Two friends - Norm Foster, left, as Jonas and David Nairn as Barry in Jonas and Barry in the Home, on stage at St. Jacobs Country Playhouse until May 20.  Photo by Hilary Gauld Camilleri

REVIEW: Jonas and Barry in the Home captivates audience

by Marie Male

ST. JACOBS - Two retirees find a friendship that fortifies them while learning to make the most of life in their retirement home.

Superlative acting and a perceptive script make this small scenario large.

The audience is captivated through every minute of the comedy Jonas and Barry in the Home, confirmed by show-pausing laughter as well as covert gulps and serious sniffles.

Hilarity in the first half combines with clarity and compassion in the second.

Drayton Entertainment has assembled outstanding talent for this production at the St. Jacob’s Country Playhouse.

Prolific playwright Norm Foster, who’s known for fusing humour with heart, also plays the part of Jonas.

David Nairn, longtime artistic director of Theatre Orangeville, plays the role of Barry.

Their history, confidence, talent and insight gather the best from an enlightened script, allowing maximum flows of relatable humour and empathy.

Captivating as well and a natural in her diverse role is Erin MacKinnon, playing Barry’s daughter Rosie in her first Drayton Entertainment production.

Directed by Derek Ritschel, presently artistic director of Lighthouse Festival Theatre in Port Dover, the show is a winner all around.

Barry and Jonas meet at Gateway Gardens, an assisted living senior’s residence.  They are on the younger side of the spectrum there, for different reasons.  

Jonas enters as a bit of a swaggering player, over punctuating his verbiage and filling the stage in stature and command. The audience gradually finds more of a sympathetic character in him, as they learn that his intriguing long pauses in speech are not for dramatic effect. Through it all he is tremendously likeable.

A former actor and songwriter, Jonas is also a philanthropist of sorts, declaring to Barry that “people are all like artichokes, you have to cut away the leaves to get to the heart.”

Barry, a retired dentist, first appears on stage as a lost, lethargic soul, questioning why he came to live at “the home.”   

Rosie had encouraged her father to live there, where she is director of life enrichment, though her own life is a contradiction.

Barry is immediately intrigued by Jonas, who won’t have him “sitting around in your pyjamas, waiting for the grim reaper to come.”

The pair tries out what the home has to offer in various activities, discovering that wheelchairs are no impediment to any of them.  

Their antics are funny and healing; Barry is able to give back emotionally both to Jonas and to his troubled daughter. His wrenching tale of his boyhood fear and comfort in the face of a storm is a poignant moment in relation to Jonas.

Set designer Beckie Morris has created an immediately recognizable facade of a seniors residence in all of its efforts at being “alfresco.”
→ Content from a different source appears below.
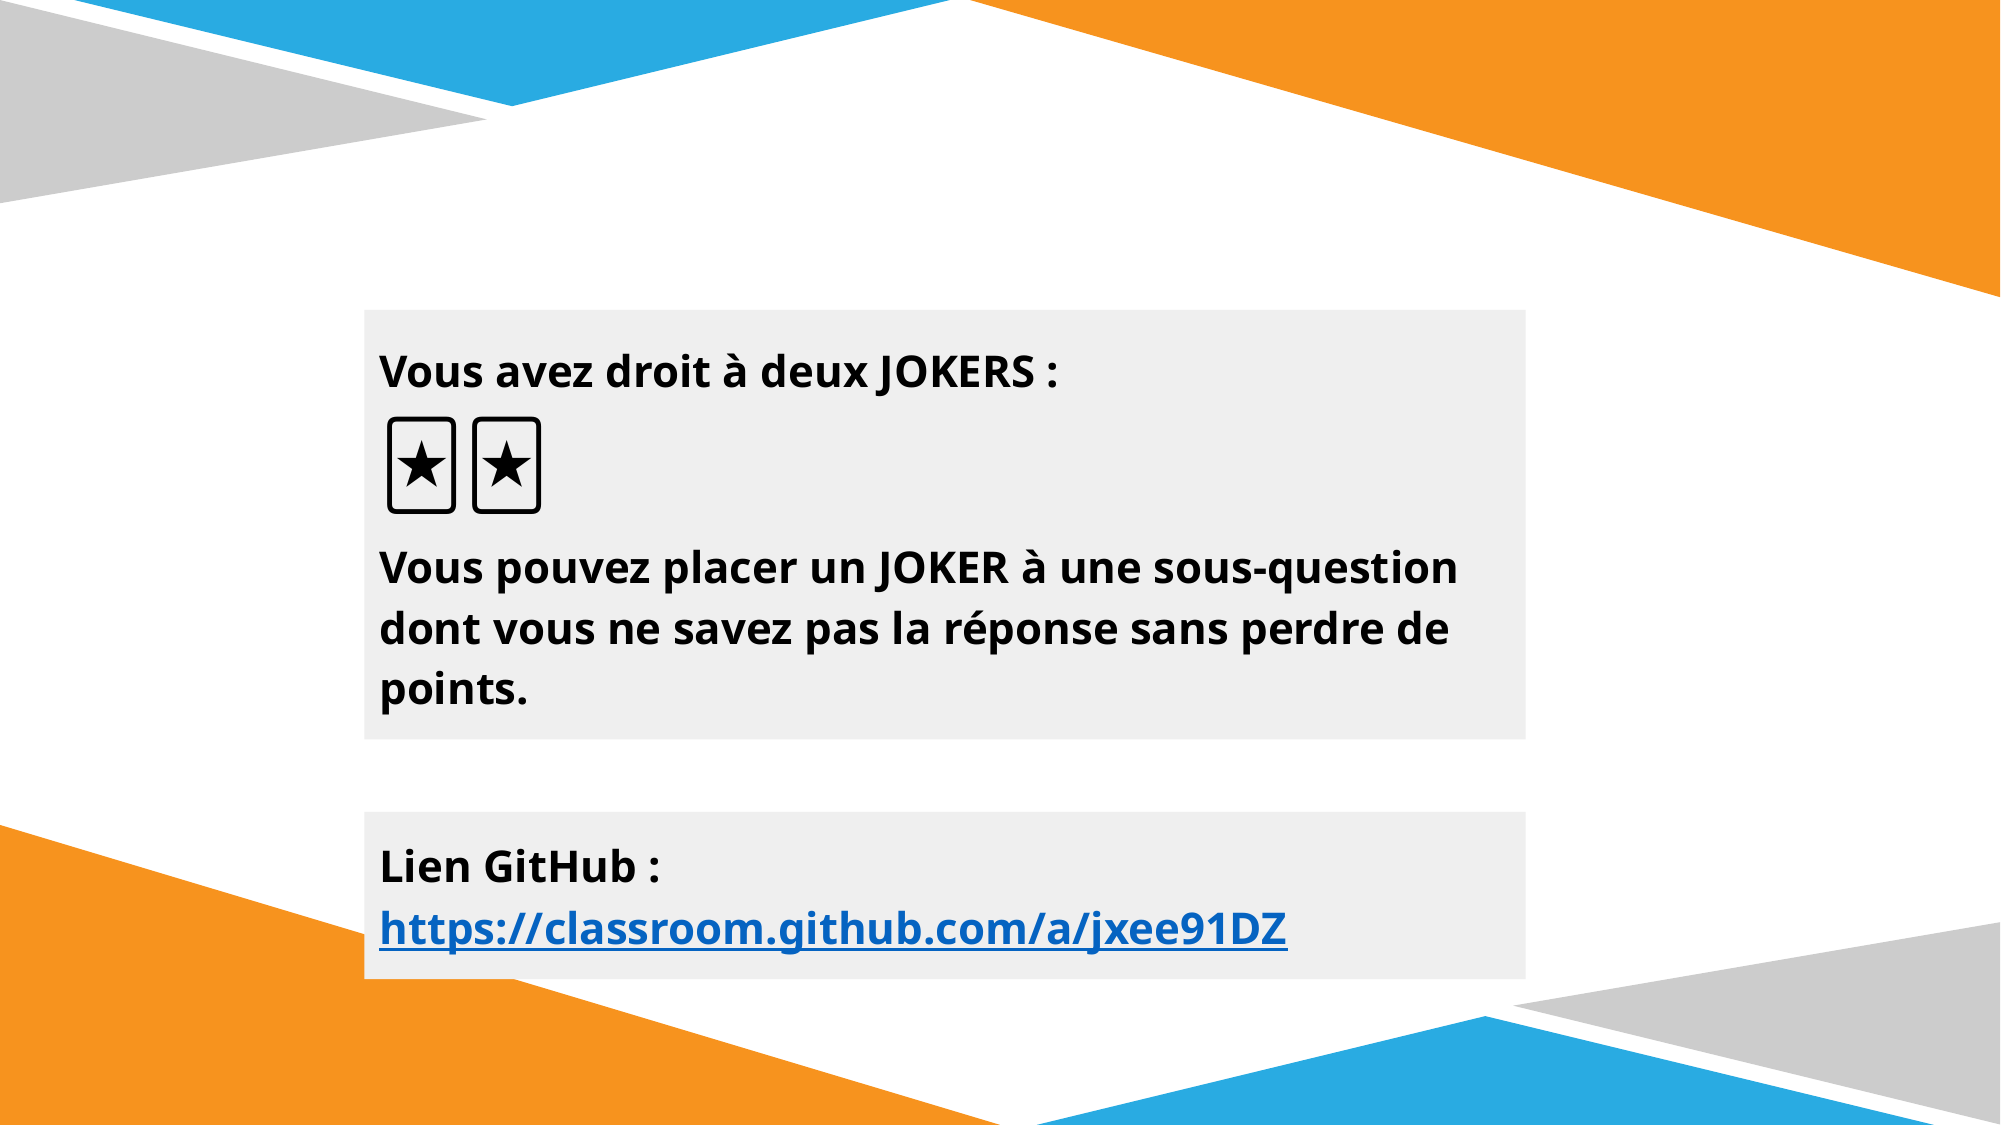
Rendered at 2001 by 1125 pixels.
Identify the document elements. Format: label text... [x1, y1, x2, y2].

list Lien GitHub : https://classroom.github.com/a/jxee91DZ [364, 811, 1526, 980]
list Vous avez droit à deux JOKERS : 🃏🃏 Vous pouvez placer un JOKER à une sous-question dont vous ne savez pas la réponse sans perdre de points. [364, 309, 1526, 740]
Born in Newmarket, Norm Foster inadvertently landed his first acting job in New Brunswick, as Elwood P. Dowd in Harvey. He had never seen a play. So   intrigued was he  by  the theatre experience that he wrote his first play titled Sinners in 1982, and it was a hit.

It is evident that Foster is a natural, gifted playwright, the dialogue and scenarios ostensibly pouring from his keyboard.

With a keen perception and empathy regarding human nature, Foster has become Canada’s most popular playwright, with over 50 plays in production in Canada and beyond.  

Last year Norm Foster was named an Officer in the Order of Canada.

His play left the multi-aged audience standing, smiling and thoughtful on a rainy opening night, before exiting the theatre.

Jonas and Barry n the Home plays until May 20.